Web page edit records
-------------------------

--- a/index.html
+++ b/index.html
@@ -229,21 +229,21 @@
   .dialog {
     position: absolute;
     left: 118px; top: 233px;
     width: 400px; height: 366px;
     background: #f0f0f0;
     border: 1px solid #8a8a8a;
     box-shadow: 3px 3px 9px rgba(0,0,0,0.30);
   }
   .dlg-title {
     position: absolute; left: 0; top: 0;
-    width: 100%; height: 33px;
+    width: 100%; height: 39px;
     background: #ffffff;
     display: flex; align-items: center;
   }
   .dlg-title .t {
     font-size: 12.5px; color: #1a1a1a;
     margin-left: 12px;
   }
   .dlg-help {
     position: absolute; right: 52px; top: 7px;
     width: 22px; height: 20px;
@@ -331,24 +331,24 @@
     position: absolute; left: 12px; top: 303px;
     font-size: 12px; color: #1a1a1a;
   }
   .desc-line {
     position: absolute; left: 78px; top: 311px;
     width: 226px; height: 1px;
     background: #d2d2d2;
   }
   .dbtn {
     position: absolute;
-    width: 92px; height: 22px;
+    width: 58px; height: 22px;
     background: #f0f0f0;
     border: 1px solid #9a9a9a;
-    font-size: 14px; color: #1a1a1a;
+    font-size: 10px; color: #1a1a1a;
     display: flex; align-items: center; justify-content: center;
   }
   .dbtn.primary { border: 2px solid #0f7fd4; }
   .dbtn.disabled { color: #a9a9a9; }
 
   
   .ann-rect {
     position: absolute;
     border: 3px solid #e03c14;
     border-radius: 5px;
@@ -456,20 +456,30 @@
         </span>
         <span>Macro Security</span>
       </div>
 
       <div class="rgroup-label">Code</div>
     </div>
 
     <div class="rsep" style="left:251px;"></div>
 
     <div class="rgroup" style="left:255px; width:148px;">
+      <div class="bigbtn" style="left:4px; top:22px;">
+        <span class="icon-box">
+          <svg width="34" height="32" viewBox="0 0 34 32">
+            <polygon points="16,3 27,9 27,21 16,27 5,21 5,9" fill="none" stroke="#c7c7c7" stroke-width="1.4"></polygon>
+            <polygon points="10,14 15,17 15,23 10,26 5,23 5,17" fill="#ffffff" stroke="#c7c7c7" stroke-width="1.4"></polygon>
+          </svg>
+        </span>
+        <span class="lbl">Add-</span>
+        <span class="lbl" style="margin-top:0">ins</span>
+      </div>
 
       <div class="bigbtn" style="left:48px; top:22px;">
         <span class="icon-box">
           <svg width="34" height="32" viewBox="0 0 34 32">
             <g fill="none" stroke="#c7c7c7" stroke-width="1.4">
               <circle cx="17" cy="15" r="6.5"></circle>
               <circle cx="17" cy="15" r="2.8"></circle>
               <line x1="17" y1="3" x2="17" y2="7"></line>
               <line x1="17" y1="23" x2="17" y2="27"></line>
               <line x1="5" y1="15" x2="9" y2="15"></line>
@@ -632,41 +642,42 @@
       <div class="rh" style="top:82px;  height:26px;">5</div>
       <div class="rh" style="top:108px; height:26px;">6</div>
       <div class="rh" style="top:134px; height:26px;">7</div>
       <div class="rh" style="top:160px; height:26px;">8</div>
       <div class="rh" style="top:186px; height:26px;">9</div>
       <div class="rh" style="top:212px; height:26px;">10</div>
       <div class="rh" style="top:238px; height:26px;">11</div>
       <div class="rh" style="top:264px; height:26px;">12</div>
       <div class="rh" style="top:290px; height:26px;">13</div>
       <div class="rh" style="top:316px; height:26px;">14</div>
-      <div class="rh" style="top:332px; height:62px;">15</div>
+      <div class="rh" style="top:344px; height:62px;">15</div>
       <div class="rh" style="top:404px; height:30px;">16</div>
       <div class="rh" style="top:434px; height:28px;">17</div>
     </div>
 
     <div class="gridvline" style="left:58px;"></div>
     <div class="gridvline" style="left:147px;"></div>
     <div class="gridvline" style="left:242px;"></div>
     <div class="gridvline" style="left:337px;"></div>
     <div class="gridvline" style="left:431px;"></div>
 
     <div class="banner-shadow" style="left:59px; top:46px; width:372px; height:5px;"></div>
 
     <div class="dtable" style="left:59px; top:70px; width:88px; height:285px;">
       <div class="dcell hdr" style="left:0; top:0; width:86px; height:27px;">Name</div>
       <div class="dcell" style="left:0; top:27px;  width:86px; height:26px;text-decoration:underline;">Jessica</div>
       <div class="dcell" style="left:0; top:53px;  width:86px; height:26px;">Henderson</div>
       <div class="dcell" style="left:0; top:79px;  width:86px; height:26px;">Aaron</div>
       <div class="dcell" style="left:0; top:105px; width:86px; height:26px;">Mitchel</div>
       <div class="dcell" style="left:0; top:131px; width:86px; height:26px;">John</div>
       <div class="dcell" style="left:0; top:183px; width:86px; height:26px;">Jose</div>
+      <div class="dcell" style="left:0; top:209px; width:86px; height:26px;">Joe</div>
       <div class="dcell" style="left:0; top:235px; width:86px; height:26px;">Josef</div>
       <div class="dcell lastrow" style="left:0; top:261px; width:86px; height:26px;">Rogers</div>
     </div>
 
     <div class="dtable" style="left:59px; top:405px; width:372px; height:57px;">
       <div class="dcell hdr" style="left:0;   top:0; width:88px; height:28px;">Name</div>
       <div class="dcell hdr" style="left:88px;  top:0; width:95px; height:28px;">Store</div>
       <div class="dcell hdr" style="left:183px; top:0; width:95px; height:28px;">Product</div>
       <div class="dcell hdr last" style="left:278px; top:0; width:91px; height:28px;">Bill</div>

-------------------------

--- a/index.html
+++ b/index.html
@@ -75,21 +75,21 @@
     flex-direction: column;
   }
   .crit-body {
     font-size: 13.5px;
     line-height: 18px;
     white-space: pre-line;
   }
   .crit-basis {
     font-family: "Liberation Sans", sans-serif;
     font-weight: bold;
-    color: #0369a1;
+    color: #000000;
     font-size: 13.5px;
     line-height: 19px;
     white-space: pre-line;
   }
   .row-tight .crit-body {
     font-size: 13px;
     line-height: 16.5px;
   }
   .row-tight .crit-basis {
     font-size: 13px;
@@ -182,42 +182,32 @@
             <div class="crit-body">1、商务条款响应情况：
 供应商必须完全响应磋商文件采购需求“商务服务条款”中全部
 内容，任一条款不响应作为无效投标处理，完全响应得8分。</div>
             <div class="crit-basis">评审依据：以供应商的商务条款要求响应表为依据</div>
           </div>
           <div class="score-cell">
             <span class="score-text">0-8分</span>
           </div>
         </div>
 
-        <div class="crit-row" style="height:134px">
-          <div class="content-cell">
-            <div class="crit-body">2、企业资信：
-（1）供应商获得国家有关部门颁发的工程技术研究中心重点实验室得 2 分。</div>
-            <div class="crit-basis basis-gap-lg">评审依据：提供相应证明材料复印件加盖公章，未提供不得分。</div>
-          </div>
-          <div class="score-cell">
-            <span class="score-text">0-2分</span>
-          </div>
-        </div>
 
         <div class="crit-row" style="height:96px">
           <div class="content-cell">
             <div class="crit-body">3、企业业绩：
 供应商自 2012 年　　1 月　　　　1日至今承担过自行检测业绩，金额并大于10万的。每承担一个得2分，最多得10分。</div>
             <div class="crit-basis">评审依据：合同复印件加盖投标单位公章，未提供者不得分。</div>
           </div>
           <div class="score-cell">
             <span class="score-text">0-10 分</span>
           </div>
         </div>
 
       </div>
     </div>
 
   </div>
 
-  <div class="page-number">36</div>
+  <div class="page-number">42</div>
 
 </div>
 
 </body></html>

-------------------------

## Work order
What you return must be an exact retyping of the lines above starting at the line with "width: 400px; height: 366px;" and ending at the line with "margin-left: 12px;", and nothing besides.

## Result for this exercise
     width: 400px; height: 366px;
     background: #f0f0f0;
     border: 1px solid #8a8a8a;
     box-shadow: 3px 3px 9px rgba(0,0,0,0.30);
   }
   .dlg-title {
     position: absolute; left: 0; top: 0;
-    width: 100%; height: 33px;
+    width: 100%; height: 39px;
     background: #ffffff;
     display: flex; align-items: center;
   }
   .dlg-title .t {
     font-size: 12.5px; color: #1a1a1a;
     margin-left: 12px;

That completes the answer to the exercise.